Depuis quelques années, les opéras de Giacomo Meyerbeer ressortent petit à petit du purgatoire. Malheureusement, le cent-cinquantième anniversaire de la mort de ce français d’adoption n’aura donné lieu qu’à de rares événements (et aucun à Paris où il triompha). Il faut donc se féliciter que le Palazetto Bru Zane, centre de musique romantique française, se soit associé à l’Académie Nationale Sainte Cécile pour proposer ce concert exceptionnel dont le programme permet de donner un panorama de quelques unes des facettes du compositeur, en regard de la production de ses contemporains.
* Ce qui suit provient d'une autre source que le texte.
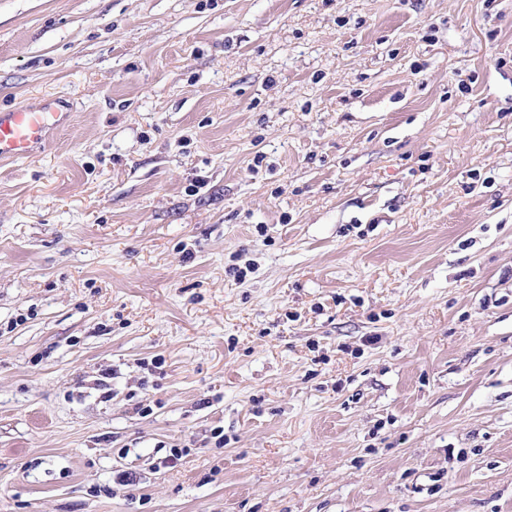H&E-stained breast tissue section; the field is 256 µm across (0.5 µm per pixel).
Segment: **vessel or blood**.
Wrapping results in <instances>:
<instances>
[{
  "mask_svg": "<svg viewBox=\"0 0 512 512\" xmlns=\"http://www.w3.org/2000/svg\"><path fill=\"white\" fill-rule=\"evenodd\" d=\"M67 113L59 101L48 100L38 107L20 104L0 113V159L31 155L51 128L65 124Z\"/></svg>",
  "mask_w": 512,
  "mask_h": 512,
  "instance_id": "1",
  "label": "vessel or blood"
}]
</instances>
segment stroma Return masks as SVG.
<instances>
[{
    "mask_svg": "<svg viewBox=\"0 0 512 512\" xmlns=\"http://www.w3.org/2000/svg\"><path fill=\"white\" fill-rule=\"evenodd\" d=\"M45 96L0 512H512V0H0Z\"/></svg>",
    "mask_w": 512,
    "mask_h": 512,
    "instance_id": "stroma-1",
    "label": "stroma"
}]
</instances>
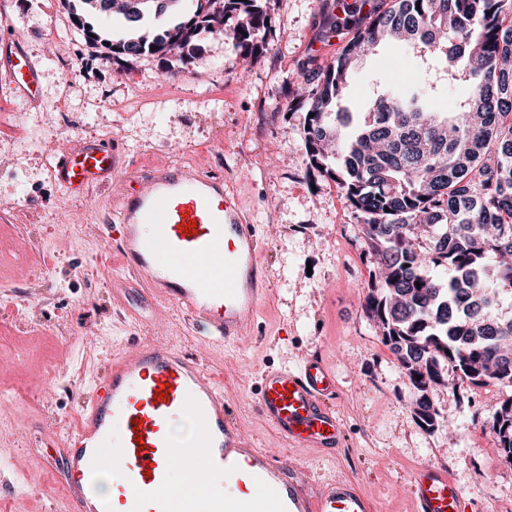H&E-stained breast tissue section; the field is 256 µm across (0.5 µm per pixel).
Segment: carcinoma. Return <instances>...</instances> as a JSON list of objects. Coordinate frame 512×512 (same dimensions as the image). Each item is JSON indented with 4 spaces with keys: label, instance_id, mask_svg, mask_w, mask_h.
<instances>
[{
    "label": "carcinoma",
    "instance_id": "1",
    "mask_svg": "<svg viewBox=\"0 0 512 512\" xmlns=\"http://www.w3.org/2000/svg\"><path fill=\"white\" fill-rule=\"evenodd\" d=\"M74 30L109 43L104 60L152 52L186 65L194 42L219 37L235 15L234 46L261 53L271 17L262 0H65ZM512 0H379L349 22L354 35L326 70L302 66L304 85L287 108H307V168L337 182L364 218L373 264L364 312L414 388L411 408L434 429L429 393L448 368L474 387L512 388ZM393 41L422 61L424 91L382 88L362 119L340 107L357 63ZM465 83L453 112L436 86ZM421 379H416V376ZM512 459V395L493 416Z\"/></svg>",
    "mask_w": 512,
    "mask_h": 512
}]
</instances>
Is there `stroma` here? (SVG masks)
Segmentation results:
<instances>
[{
	"instance_id": "obj_1",
	"label": "stroma",
	"mask_w": 512,
	"mask_h": 512,
	"mask_svg": "<svg viewBox=\"0 0 512 512\" xmlns=\"http://www.w3.org/2000/svg\"><path fill=\"white\" fill-rule=\"evenodd\" d=\"M355 0H268L265 49L245 64L223 40L203 41L192 65L169 76L159 58L104 62L75 31L63 0H0V39L19 38L40 70L42 98L31 103L0 81V512H69L56 475L42 469L75 420L111 355L130 337L151 336L221 371L224 400L241 432L275 447L254 410L265 366H298L317 355L335 372V409L344 443L329 455L289 450L312 484L357 479L380 512H417L413 471L433 464L459 487L464 512H512V464L502 460L491 422L512 395L497 384L472 387L456 372L430 397L451 428L422 429L413 388L363 312L372 266L364 256L359 215L340 186L309 170L305 109H288L303 63H332L347 33L330 14ZM419 60L389 43L354 70L342 102L364 111L380 75L398 73L399 90L420 82ZM112 140L122 170L111 185L68 198L53 175L55 160L76 146ZM157 168L224 177L264 243L273 284L254 328L238 342L204 341L186 312L145 303L142 286L114 261L100 233L125 197Z\"/></svg>"
}]
</instances>
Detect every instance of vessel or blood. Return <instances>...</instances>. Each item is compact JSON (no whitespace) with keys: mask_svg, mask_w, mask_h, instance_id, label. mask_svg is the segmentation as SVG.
I'll return each mask as SVG.
<instances>
[{"mask_svg":"<svg viewBox=\"0 0 512 512\" xmlns=\"http://www.w3.org/2000/svg\"><path fill=\"white\" fill-rule=\"evenodd\" d=\"M0 79L26 100L41 94L39 72L18 41L0 43ZM111 143L86 144L59 157L54 175L71 195L111 181ZM147 190L125 199L105 230L121 265L155 298L186 310L213 342L239 339L271 293L262 242L224 179L160 169ZM219 372L169 344L138 339L108 361L78 400L63 453L70 512H377L357 481L334 479L310 490L287 456L259 448L240 432L224 402ZM336 374L318 357L300 367L263 371L257 412L294 448L330 450L343 440L332 405ZM188 422L177 434L174 423ZM192 475L202 495L180 502L175 472ZM112 494H98L104 474ZM224 474L229 492L212 489ZM418 512H462V494L443 469L412 479Z\"/></svg>","mask_w":512,"mask_h":512,"instance_id":"obj_1","label":"vessel or blood"}]
</instances>
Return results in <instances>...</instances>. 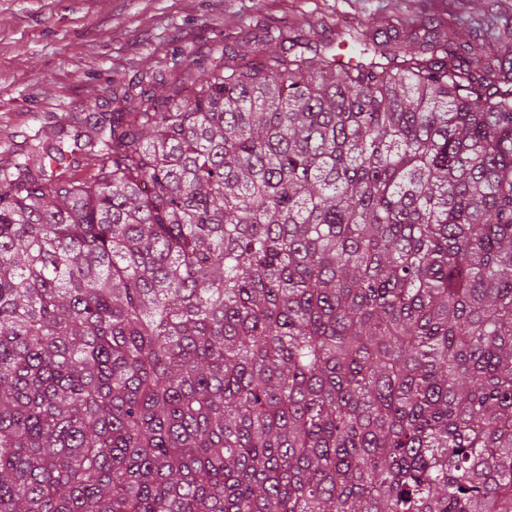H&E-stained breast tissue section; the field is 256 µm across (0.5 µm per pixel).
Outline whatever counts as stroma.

C’est une démarche d’autant plus salutaire qu’une partie des reproches faits à Meyerbeer dans la littérature musicale officielle révèlent en fait d’appréciations totalement anachroniques.
La célèbrissime ouverture de Semiramide (1823) est ainsi suivie de la grande scène de Palmide dans Il crociato in Egitto (ouvrage composé entre 1822 et 1823), « D’una madre disperata », œuvre emblématique de la période italienne de Meyerbeer. Si l’influence rossinienne est indéniable (mais Meyerbeer n’a pas le talent mélodique de son confrère), l’influence mozartienne ne l’est pas moins (on songe par exemple au dernier air d’Elettra dans Idomeneo et l’introduction rappelle « Fuor del mar »). Pour autant, l’air annonce aussi déjà les grandes scènes de folie du bel canto romantique de Donizetti et Bellini. L’ouverture de Benvenuto Cellini (ouvrage composé entre 1834 et 1838) vient en écho de celle de Dinorah (1859) et illustre une influence inverse, Meyerbeer n’ayant jamais été jusque là un grand spécialiste des ouvertures. Sans atteindre l’originalité berliozienne, le compositeur allemand réussit néanmoins un étonnant et électrisant poème symphonique, par ailleurs plus séduisant mélodiquement. Sentiment inverse face à l’ouverture de Das Liebesverbot (composé en 1834) visiblement inspirée de celle du Zampa de Louis Joseph Ferdinand Herold créé en 1831 à l’Opéra-Comique. Mais quel chemin parcouru ensuite par Wagner quand on entend la « Marche indienne » de L’Africaine (1865) contemporaine de Tristan und Isolde et des Meistersinger von Nürnberg (entre temps, Wagner aura également tâté du grand opéra avec Rienzi et de l’opéra romantique avec Die Fliegende Hollander !). Vocalement, la période française est illustrée ici par des airs des années 1830 (tirés des grands opéras Robert-le-Diable et Les Huguenots) qui montrent un Meyerbeer au sommet de son art et inventeur de son propre style. A l’inverse, l’air extrait de Dinorah (1859) témoigne de l’influence en retour de Gaetano Donizetti ! D’où l’on peut conclure que l’œuvre de Meyerbeer s’intègre totalement à l’évolution musicale de l’époque, tantôt en avance, tantôt en retard, mais bien indissociable de ce cheminement. Seul regret, un tel concert réunissant un soprano et un chef prestigieux ne peut, par construction, proposer les duos, trios, scènes avec chœur, etc., tous ces ensembles dramatiques qui sont justement les morceaux musicaux où l’art de Meyerbeer est le plus original et le plus éclatant, et bien davantage que dans les airs de solistes.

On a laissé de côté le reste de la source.